Context length exceeded in Elastic Agent Builder conversations

A context_length_exceeded error occurs when a conversation exceeds the maximum context length supported by the LLM. It typically happens when tool responses return large amounts of data that consume the available token budget.

Broad questions or data spread across many indices can also cause slow responses or incomplete answers, even before hitting the context limit.

Symptoms

In the UI, you might encounter messages such as:

This conversation exceeded the maximum context length. This typically occurs when tools return a large response. Try again with a different request or start a new conversation.
Something in the query caused the model to freeze mid-thought. Performance debugging can be broad - try narrowing your question.

The equivalent API error is errCode: context_length_exceeded. For example:

		{
  "error": {
    "code": "agentExecutionError",
    "message": "The request exceeded the model's maximum context length...",
    "meta": {
      "errCode": "context_length_exceeded"
    }
  }
}
		
	

You might also experience:

Slow agent responses
Incomplete or failed answers to broad questions
Agent timing out during data retrieval

Causes

These symptoms share a root cause: the agent is retrieving more data than it can efficiently process. Common causes include:

Broad queries with built-in agents: Built-in agents search across many indices and fields. If you ask a vague question, the agent may retrieve more data than can fit in the context window.
Index search tools with large indices: Index search tools allow the LLM to decide what to retrieve. If your indices contain large documents, many fields, or high document counts, these tools can return more data than can fit in the context window.
Aggregation-style questions: Questions like "summarize all errors from last week" or "compare metrics across all services" force the agent to retrieve data from many documents at once.
Long conversations: Each message adds to the context. A long back-and-forth conversation can exhaust the token budget even if individual tool responses are small.

Diagnosis

To identify which factor is contributing to the issue:

Check which tools your agent uses. Built-in agents and index search tools can return large responses for broad queries.
Review the indices your agent queries. Large documents, many fields, or high document counts increase the risk of exceeding context limits with index search tools.
Consider your prompt patterns. Broad or aggregation-style questions require more data retrieval.
Check conversation length. Long conversations accumulate context from previous messages.
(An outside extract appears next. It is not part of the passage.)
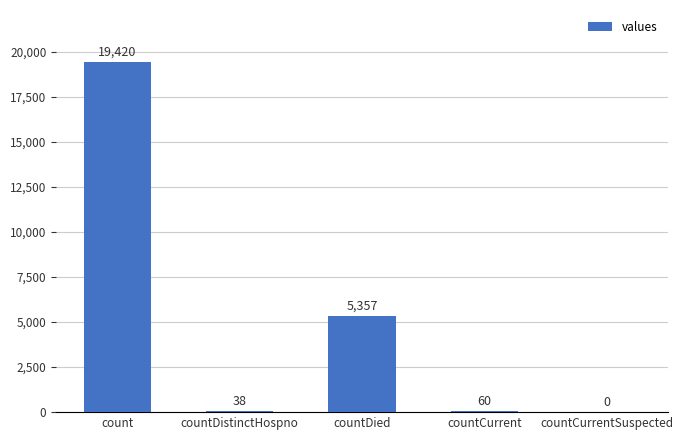

Between countDistinctHospno and countDied, which is larger?

countDied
You can view token usage after each response to monitor consumption.

Resolution

There are a few quick fixes you can try to mitigate this issue, or you can create custom agents with custom tools that target only the data you need.

Quick fixes

Write more targeted prompts: Narrow your chat questions to reduce the scope of data retrieval. Specific questions retrieve less data than exploratory questions.
Add index metadata descriptions: Help agents select more appropriate indices by adding _meta.description fields to your index mappings.
Start a new conversation: If you've been working in a long conversation, begin a fresh one. You can optionally provide a brief summary of relevant context from the previous conversation.
Switch to a model with a larger context window: Some LLMs support larger context windows that can accommodate bigger tool responses. Refer to Model configuration in Elastic Agent Builder for options.

Use custom agents with custom tools

The most effective long-term solution is to create a custom agent with ES|QL tools that retrieve only the data you need.
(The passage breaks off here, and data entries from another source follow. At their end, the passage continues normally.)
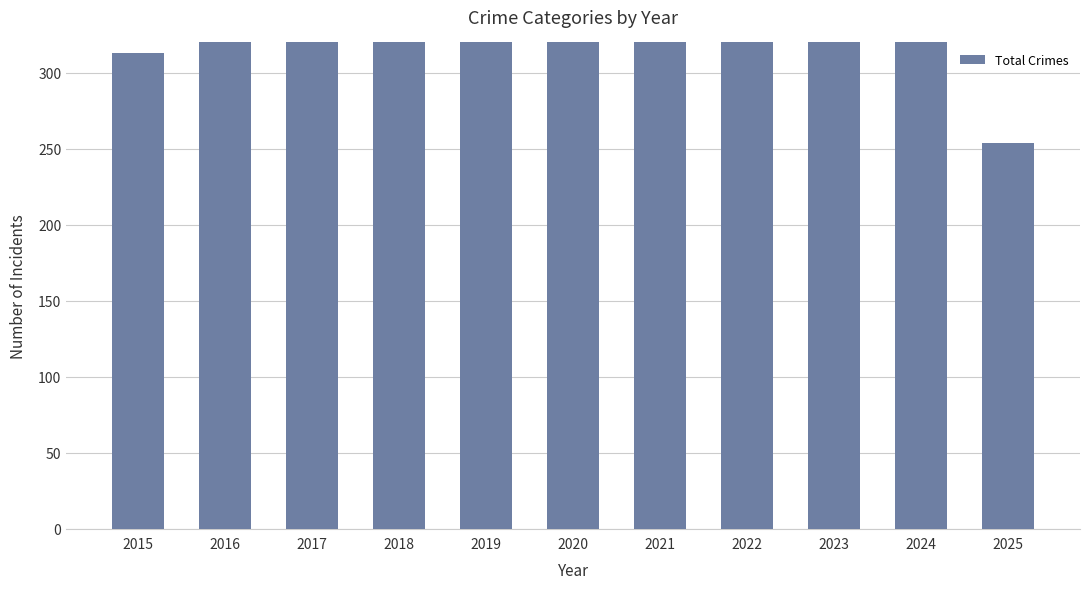

List the labels in order of value, smallest first.

2025, 2015, 2022, 2019, 2023, 2024, 2016, 2017, 2018, 2021, 2020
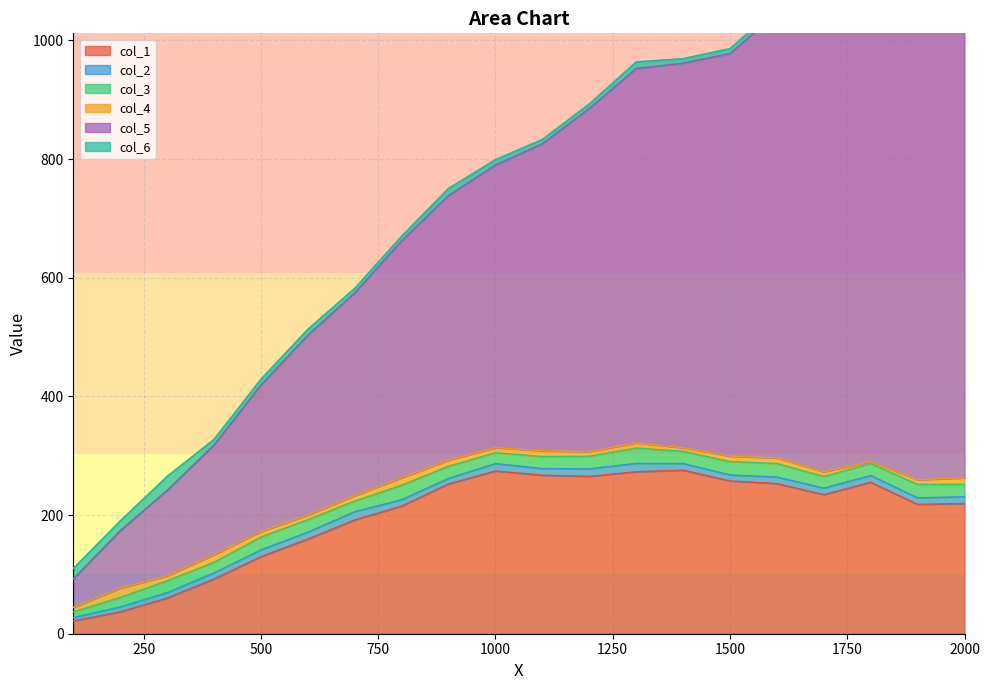

Rank the categories by col_2 value from lowest to highest.

100, 200, 300, 900, 1500, 400, 800, 1900, 1100, 1600, 1700, 1400, 1800, 500, 2000, 600, 1000, 1200, 700, 1300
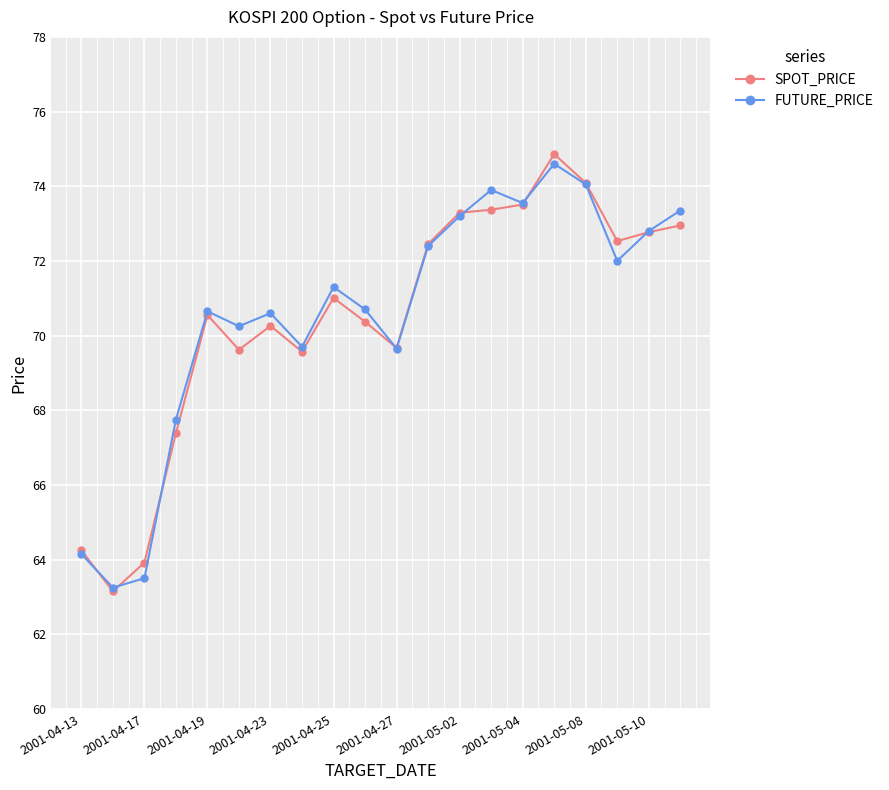

What is the value of the SPOT_PRICE point at the 14th from the left?

73.4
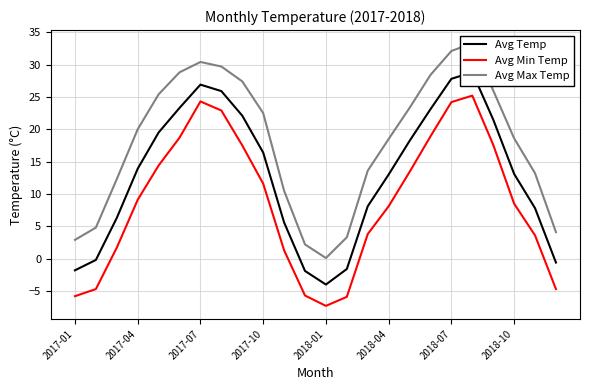

Rank the series by their maximum value, from lowest to highest.

Avg Min Temp, Avg Temp, Avg Max Temp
Create custom ES|QL tools with targeted queries

ES|QL tools give you precise control over what data is retrieved. Instead of letting the agent dynamically decide what to retrieve, you define exactly which fields to include and how many results to return.
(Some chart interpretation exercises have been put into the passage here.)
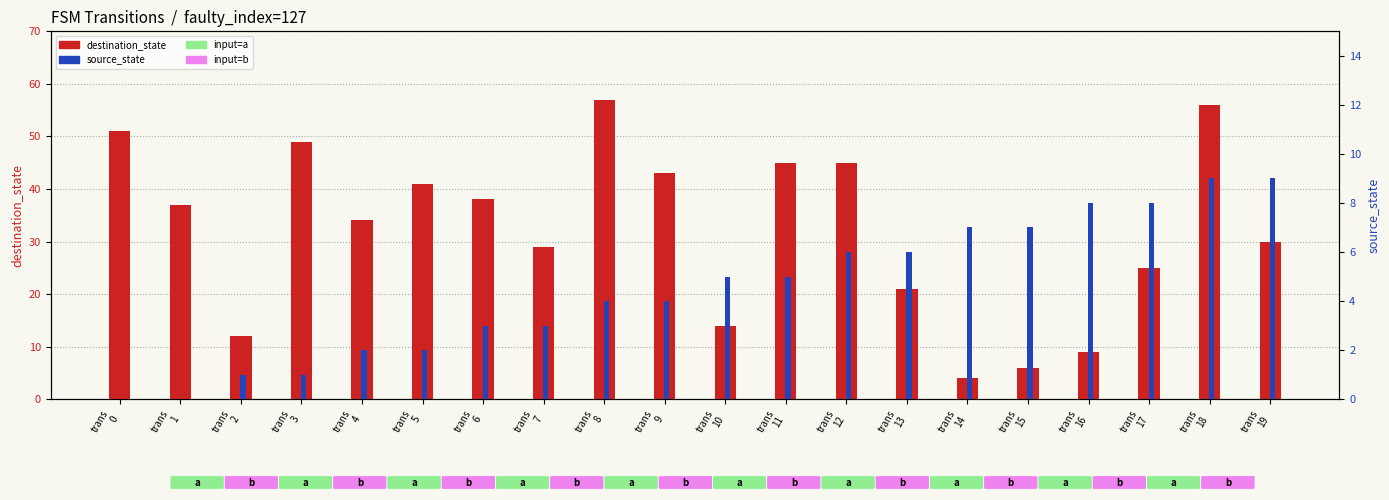

At which category is the sum across all series the highest?

trans
18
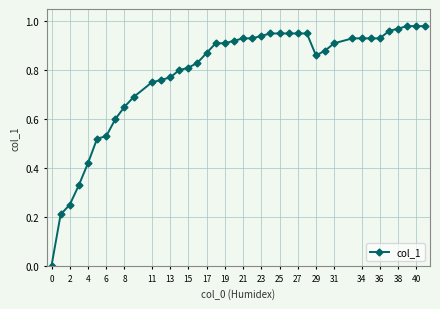

The chart shows a value of 1.1 at 17. True or false?

False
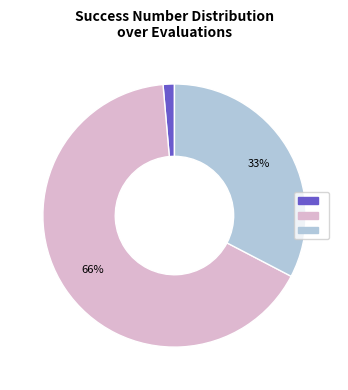

How many segments does this pie chart have?

3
For example, try creating purpose-built tools that:
- Return only identifier fields (like IDs and names) for initial searches
- Retrieve full details only for specific records
- Filter or aggregate data before retrieval
Always include a LIMIT clause in your ES|QL queries to cap the number of results.

Tip

Learn more in creating custom tools.
Create a custom agent

Create a new agent to use your custom tools. Refer to Custom agents in Elastic Agent Builder for instructions.
Assign tools and refine instructions

Assign your custom ES|QL tools to the custom agent. Update the agent's system prompt to guide how it uses the tools.